• [Provided data]:

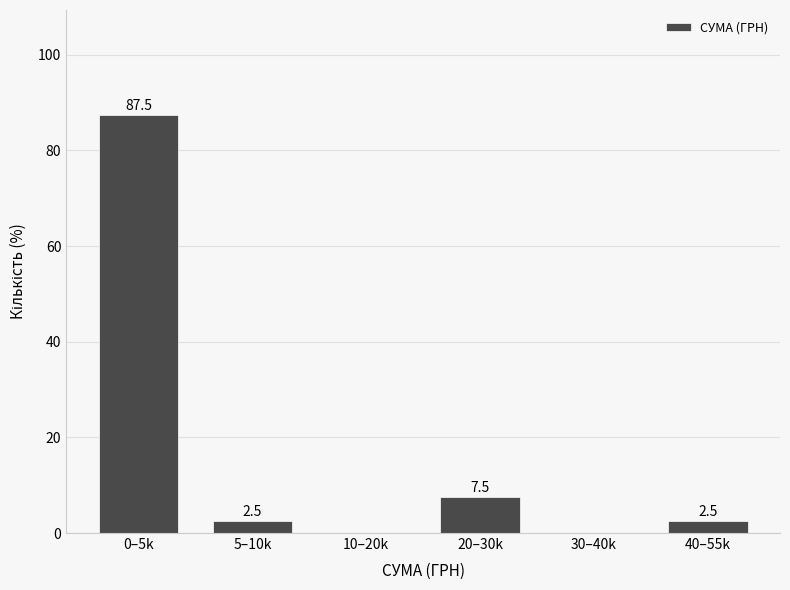

Reading left to right, transcribe all the data shown in this chart.

0–5k=87.5	5–10k=2.5	10–20k=0.0	20–30k=7.5	30–40k=0.0	40–55k=2.5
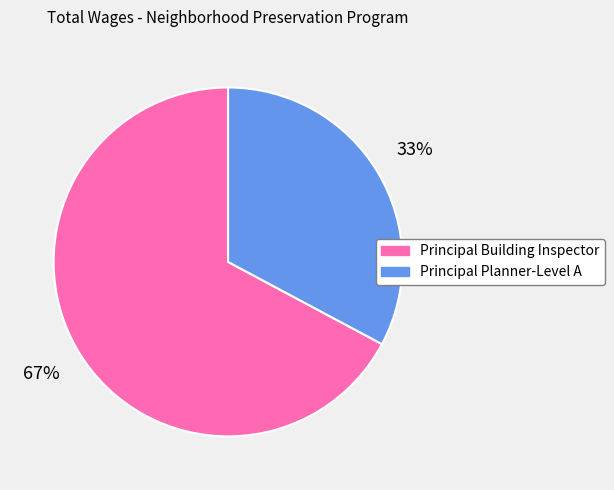

Is it true that Principal Building Inspector is 73% of the pie?

False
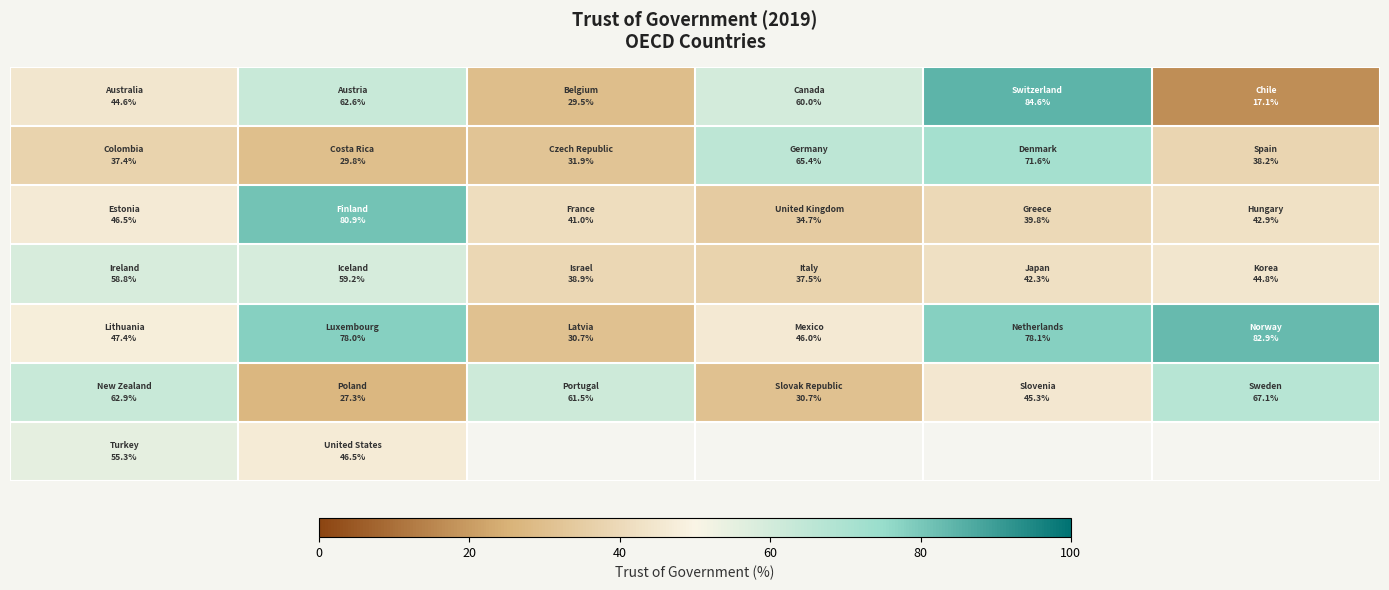

What is the spread (max minus min) of values at 60?

34.7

• [Task statement]:
Set down every line of the records above word for word, leaving out the pictures.

• [Solution to the exercise]:
Reading left to right, transcribe all the data shown in this chart.

0–5k=87.5	5–10k=2.5	10–20k=0.0	20–30k=7.5	30–40k=0.0	40–55k=2.5

Is it true that Principal Building Inspector is 73% of the pie?

False

What is the spread (max minus min) of values at 60?

34.7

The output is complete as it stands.